● How to complete this task: The line containing "- **رسائل خطأ" and every line after it, through the end of the records below: repeat them exactly, nothing more.

● Dataset excerpts:
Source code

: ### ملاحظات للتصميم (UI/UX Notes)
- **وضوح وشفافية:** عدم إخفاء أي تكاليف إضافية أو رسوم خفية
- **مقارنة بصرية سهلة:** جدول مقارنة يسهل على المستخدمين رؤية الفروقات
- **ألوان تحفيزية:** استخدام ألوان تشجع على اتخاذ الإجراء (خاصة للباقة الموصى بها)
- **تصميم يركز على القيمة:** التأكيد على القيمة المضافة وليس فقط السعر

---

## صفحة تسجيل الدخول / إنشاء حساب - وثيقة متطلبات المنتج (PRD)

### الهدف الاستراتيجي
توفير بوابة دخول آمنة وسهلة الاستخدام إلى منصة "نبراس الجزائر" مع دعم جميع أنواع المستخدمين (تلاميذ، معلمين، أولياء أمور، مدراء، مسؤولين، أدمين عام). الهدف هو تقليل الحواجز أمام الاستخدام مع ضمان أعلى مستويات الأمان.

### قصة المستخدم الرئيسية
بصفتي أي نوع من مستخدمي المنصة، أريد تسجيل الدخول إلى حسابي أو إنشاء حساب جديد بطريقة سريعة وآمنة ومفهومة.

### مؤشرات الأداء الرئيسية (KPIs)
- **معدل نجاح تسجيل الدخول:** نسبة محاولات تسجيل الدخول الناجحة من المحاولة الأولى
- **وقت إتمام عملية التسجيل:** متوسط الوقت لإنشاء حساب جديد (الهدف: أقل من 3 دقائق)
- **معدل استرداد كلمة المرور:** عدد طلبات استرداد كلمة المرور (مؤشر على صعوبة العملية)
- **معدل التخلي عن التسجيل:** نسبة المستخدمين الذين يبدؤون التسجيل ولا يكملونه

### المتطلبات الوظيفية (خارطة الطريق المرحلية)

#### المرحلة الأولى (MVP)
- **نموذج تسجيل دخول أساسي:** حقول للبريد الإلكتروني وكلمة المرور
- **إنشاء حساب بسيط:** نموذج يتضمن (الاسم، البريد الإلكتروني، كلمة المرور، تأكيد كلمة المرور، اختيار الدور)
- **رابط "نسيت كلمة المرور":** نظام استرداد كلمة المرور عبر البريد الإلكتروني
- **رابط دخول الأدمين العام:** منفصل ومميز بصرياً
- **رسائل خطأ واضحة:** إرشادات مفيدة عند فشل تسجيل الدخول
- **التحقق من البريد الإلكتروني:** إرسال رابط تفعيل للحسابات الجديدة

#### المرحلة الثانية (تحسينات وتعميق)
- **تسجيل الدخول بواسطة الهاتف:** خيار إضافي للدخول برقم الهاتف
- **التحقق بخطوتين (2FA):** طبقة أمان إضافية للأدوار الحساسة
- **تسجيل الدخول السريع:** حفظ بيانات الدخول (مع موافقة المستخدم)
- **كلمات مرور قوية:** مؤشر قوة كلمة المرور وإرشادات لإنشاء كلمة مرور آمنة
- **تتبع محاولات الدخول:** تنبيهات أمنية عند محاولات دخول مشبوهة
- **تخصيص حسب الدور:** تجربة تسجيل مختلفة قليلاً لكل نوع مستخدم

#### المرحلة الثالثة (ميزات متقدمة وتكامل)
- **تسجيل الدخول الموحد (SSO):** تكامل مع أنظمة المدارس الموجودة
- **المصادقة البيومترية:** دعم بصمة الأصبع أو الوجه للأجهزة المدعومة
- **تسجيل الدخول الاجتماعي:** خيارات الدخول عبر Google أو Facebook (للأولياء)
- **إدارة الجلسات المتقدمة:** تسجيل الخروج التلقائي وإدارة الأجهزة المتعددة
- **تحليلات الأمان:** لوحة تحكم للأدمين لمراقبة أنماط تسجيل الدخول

● Problem solution:
- **رسائل خطأ واضحة:** إرشادات مفيدة عند فشل تسجيل الدخول
- **التحقق من البريد الإلكتروني:** إرسال رابط تفعيل للحسابات الجديدة

#### المرحلة الثانية (تحسينات وتعميق)
- **تسجيل الدخول بواسطة الهاتف:** خيار إضافي للدخول برقم الهاتف
- **التحقق بخطوتين (2FA):** طبقة أمان إضافية للأدوار الحساسة
- **تسجيل الدخول السريع:** حفظ بيانات الدخول (مع موافقة المستخدم)
- **كلمات مرور قوية:** مؤشر قوة كلمة المرور وإرشادات لإنشاء كلمة مرور آمنة
- **تتبع محاولات الدخول:** تنبيهات أمنية عند محاولات دخول مشبوهة
- **تخصيص حسب الدور:** تجربة تسجيل مختلفة قليلاً لكل نوع مستخدم

#### المرحلة الثالثة (ميزات متقدمة وتكامل)
- **تسجيل الدخول الموحد (SSO):** تكامل مع أنظمة المدارس الموجودة
- **المصادقة البيومترية:** دعم بصمة الأصبع أو الوجه للأجهزة المدعومة
- **تسجيل الدخول الاجتماعي:** خيارات الدخول عبر Google أو Facebook (للأولياء)
- **إدارة الجلسات المتقدمة:** تسجيل الخروج التلقائي وإدارة الأجهزة المتعددة
- **تحليلات الأمان:** لوحة تحكم للأدمين لمراقبة أنماط تسجيل الدخول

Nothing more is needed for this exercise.